Analysis of Electron Transparent Beam-Sensitive Samples Using Scanning Electron Microscopy Coupled With Energy-Dispersive X-ray Spectroscopy
Scanning electron microscopy, coupled with energy-dispersive X-ray spectroscopy (EDS), is a powerful tool used in many scientific fields. It can provide nanoscale images, allowing size and morphology measurements, as well as provide information on the spatial distribution of elements in a sample. This study compares the capabilities of a traditional EDS detector with a recently developed annular EDS detector when analyzing electron transparent and beam-sensitive NaCl particles on a TEM grid.
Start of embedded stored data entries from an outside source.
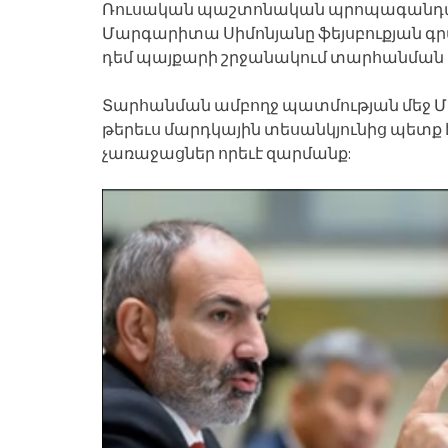
Ռուսական պաշտոնական պրոպագանդայի
Մարգարիտա Սիմոնյանը ֆեյսբուքյան գր
դեմ պայքարի շրջանակում տարհանման ա
Տարհանման ամբողջ պատմության մեջ Մա
թերեւս մարդկային տեսանկյունից պետք է
չառաջացներ որեւէ զարմանք: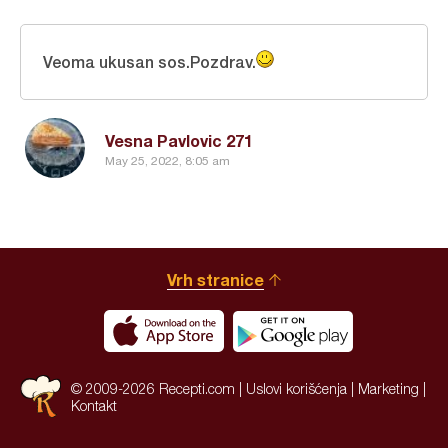
Veoma ukusan sos.Pozdrav.
Vesna Pavlovic 271
May 25, 2022, 8:05 am
Vrh stranice
© 2009-2026 Recepti.com |
Uslovi korišćenja
|
Marketing
|
Kontakt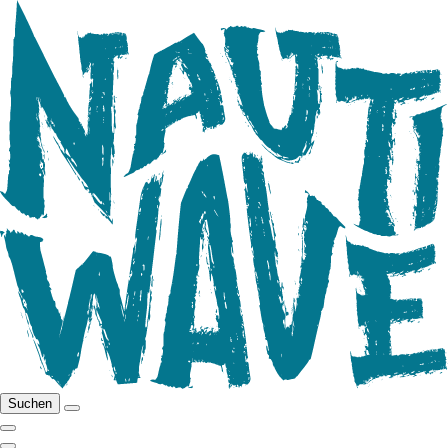
Suchen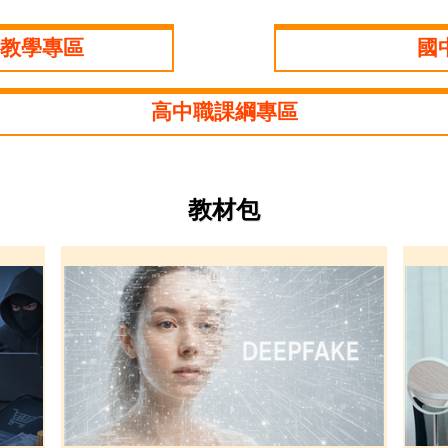
教學專區
國
高中職課綱專區
教材包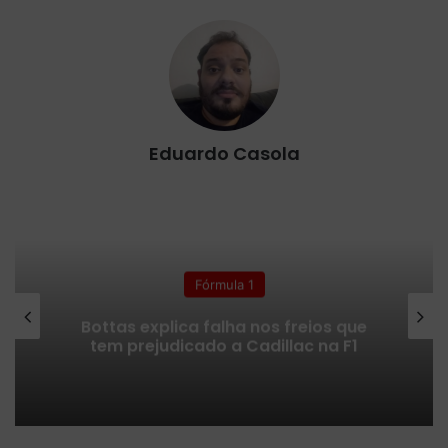
Eduardo Casola
Fórmula 1
Bottas explica falha nos freios que
tem prejudicado a Cadillac na F1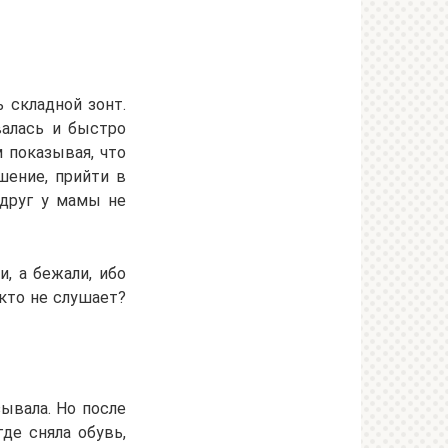
ь складной зонт.
валась и быстро
 показывая, что
шение, прийти в
вдруг у мамы не
, а бежали, ибо
кто не слушает?
зывала. Но после
де сняла обувь,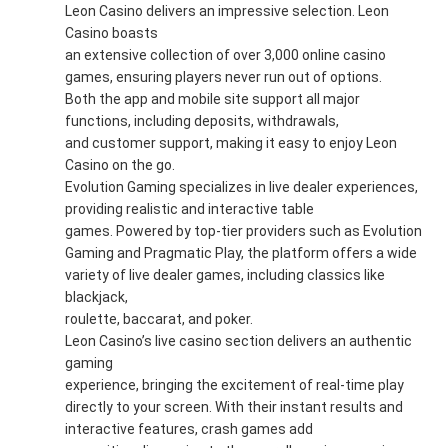
Leon Casino delivers an impressive selection. Leon
Casino boasts
an extensive collection of over 3,000 online casino
games, ensuring players never run out of options.
Both the app and mobile site support all major
functions, including deposits, withdrawals,
and customer support, making it easy to enjoy Leon
Casino on the go.
Evolution Gaming specializes in live dealer experiences,
providing realistic and interactive table
games. Powered by top-tier providers such as Evolution
Gaming and Pragmatic Play, the platform offers a wide
variety of live dealer games, including classics like
blackjack,
roulette, baccarat, and poker.
Leon Casino’s live casino section delivers an authentic
gaming
experience, bringing the excitement of real-time play
directly to your screen. With their instant results and
interactive features, crash games add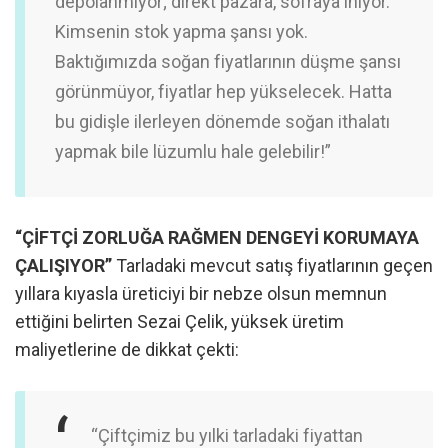
depolanmıyor; direkt pazara, sofraya iniyor.
Kimsenin stok yapma şansı yok.
Baktığımızda soğan fiyatlarının düşme şansı
görünmüyor, fiyatlar hep yükselecek. Hatta
bu gidişle ilerleyen dönemde soğan ithalatı
yapmak bile lüzumlu hale gelebilir!”
“ÇİFTÇİ ZORLUĞA RAĞMEN DENGEYİ KORUMAYA
ÇALIŞIYOR”
Tarladaki mevcut satış fiyatlarının geçen
yıllara kıyasla üreticiyi bir nebze olsun memnun
ettiğini belirten Sezai Çelik, yüksek üretim
maliyetlerine de dikkat çekti:
“Çiftçimiz bu yılki tarladaki fiyattan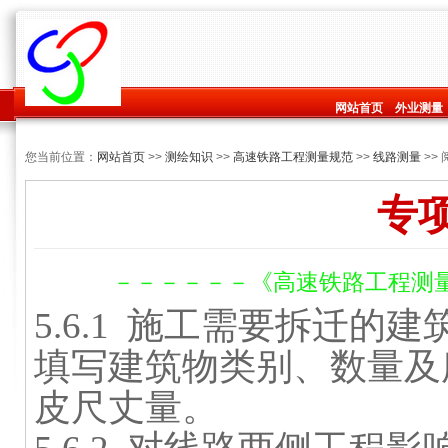
网站首页
外业测量
您当前位置：
网站首页
>>
测绘知识
>>
高速铁路工程测量规范
>>
线路测量
>>
专
－－－－－－《高速铁路工程测量规范
5.6.1
施工需要拆迁的建
填写建筑物类别、数量及
皮尺丈量。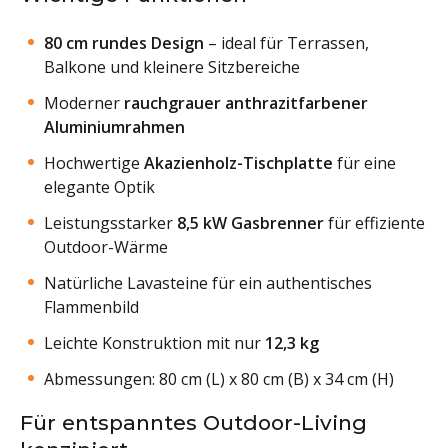
80 cm rundes Design
– ideal für Terrassen,
Balkone und kleinere Sitzbereiche
Moderner
rauchgrauer anthrazitfarbener
Aluminiumrahmen
Hochwertige
Akazienholz-Tischplatte
für eine
elegante Optik
Leistungsstarker
8,5 kW Gasbrenner
für effiziente
Outdoor-Wärme
Natürliche Lavasteine für ein authentisches
Flammenbild
Leichte Konstruktion mit nur
12,3 kg
Abmessungen: 80 cm (L) x 80 cm (B) x 34 cm (H)
Für entspanntes Outdoor-Living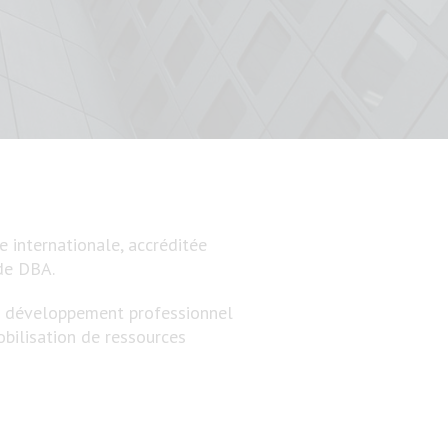
e internationale, accréditée
de DBA.
le développement professionnel
bilisation de ressources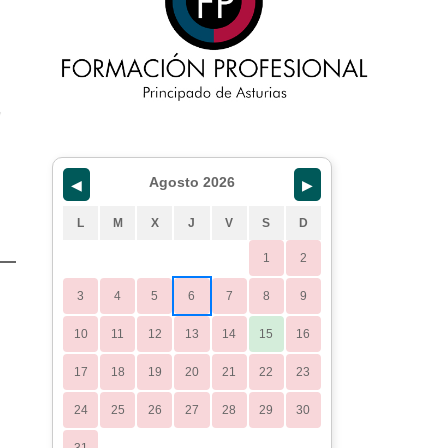
Agosto 2026
◀
▶
L
M
X
J
V
S
D
1
2
3
4
5
6
7
8
9
10
11
12
13
14
15
16
17
18
19
20
21
22
23
24
25
26
27
28
29
30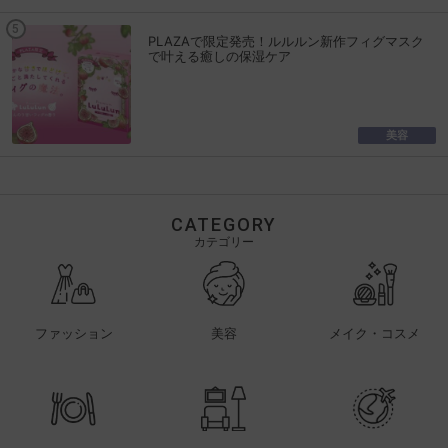
PLAZAで限定発売！ルルルン新作フィグマスク
で叶える癒しの保湿ケア
美容
CATEGORY
カテゴリー
ファッション
美容
メイク・コスメ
The optimal settings for single particle analysis are identified in order to minimize beam damage and optimize sample throughput via the choice of acceleration voltage, EDS acquisition time, and quantification model. Here, a linear combination of two models is used to bridge results for particle sizes, which are neither bulk nor sufficiently thin to assume electron transparent. Additionally, we show that the increased count rate obtainable with the annular detector enables mapping as a viable analysis strategy compared with feature detection methods, which only scan segmented regions. Finally, we discuss advantages and disadvantages of the two analysis strategies.